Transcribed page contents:
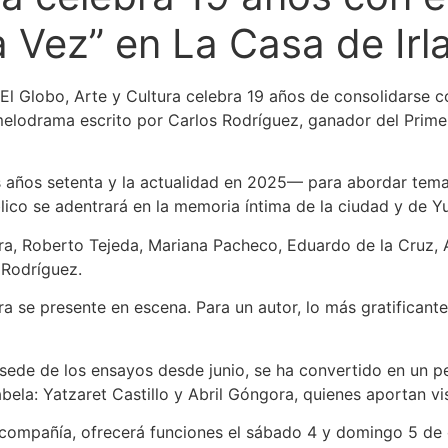
a Vez” en La Casa de Irl
l Globo, Arte y Cultura celebra 19 años de consolidarse co
un melodrama escrito por Carlos Rodríguez, ganador del Pri
os años setenta y la actualidad en 2025— para abordar temas
úblico se adentrará en la memoria íntima de la ciudad y de Y
ora, Roberto Tejeda, Mariana Pacheco, Eduardo de la Cruz, A
 Rodríguez.
ra se presente en escena. Para un autor, lo más gratificante
sede de los ensayos desde junio, se ha convertido en un pe
ela: Yatzaret Castillo y Abril Góngora, quienes aportan vis
 compañía, ofrecerá funciones el sábado 4 y domingo 5 de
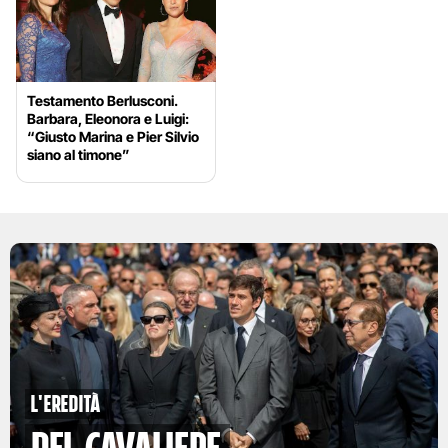
Testamento Berlusconi.
Barbara, Eleonora e Luigi:
“Giusto Marina e Pier Silvio
siano al timone”
l'eredità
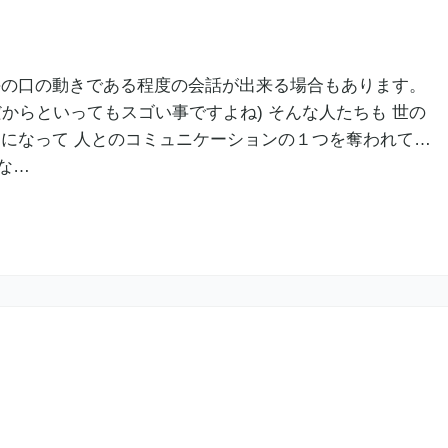
手の口の動きである程度の会話が出来る場合もあります。
からといってもスゴい事ですよね) そんな人たちも 世の
けになって 人とのコミュニケーションの１つを奪われて…
な…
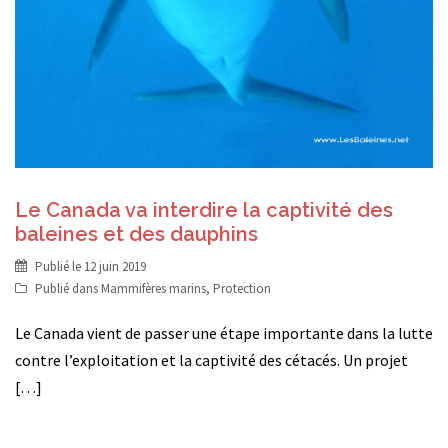
Le Canada va interdire la captivité des
baleines et des dauphins
Publié le
12 juin 2019
Publié dans
Mammifères marins
,
Protection
Le Canada vient de passer une étape importante dans la lutte
contre l’exploitation et la captivité des cétacés. Un projet
[…]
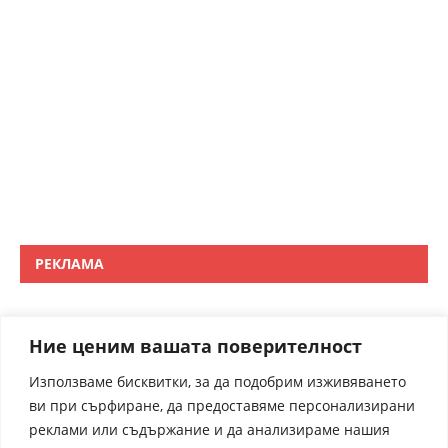
РЕКЛАМА
Ние ценим вашата поверителност
Използваме бисквитки, за да подобрим изживяването
ви при сърфиране, да предоставяме персонализирани
реклами или съдържание и да анализираме нашия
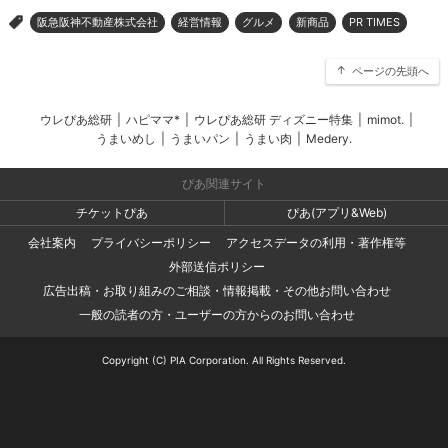
阪急阪神不動産株式会社
経営情報
グルメ
新商品
PR TIMES
>
ページの先頭へ
ウレぴあ総研
|
ハピママ*
|
ウレぴあ総研 ディズニー特集
|
mimot.
|
うまいめし
|
うまいパン
|
うまい肉
|
Medery.
ぴあ関連サイト
チケットぴあ
ぴあ(アプリ&Web)
会社案内
プライバシーポリシー
アクセスデータの利用・著作権等
外部送信ポリシー
広告出稿・お取り組みのご相談・情報掲載・その他お問い合わせ
一般の読者の方・ユーザーの方からのお問い合わせ
Copyright (C) PIA Corporation. All Rights Reserved.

> [PROBLEM TO WORK ON]:
Nothing but a number is expected here: the number of lines above that hold the word "años".

> [ANSWER BOX]:
2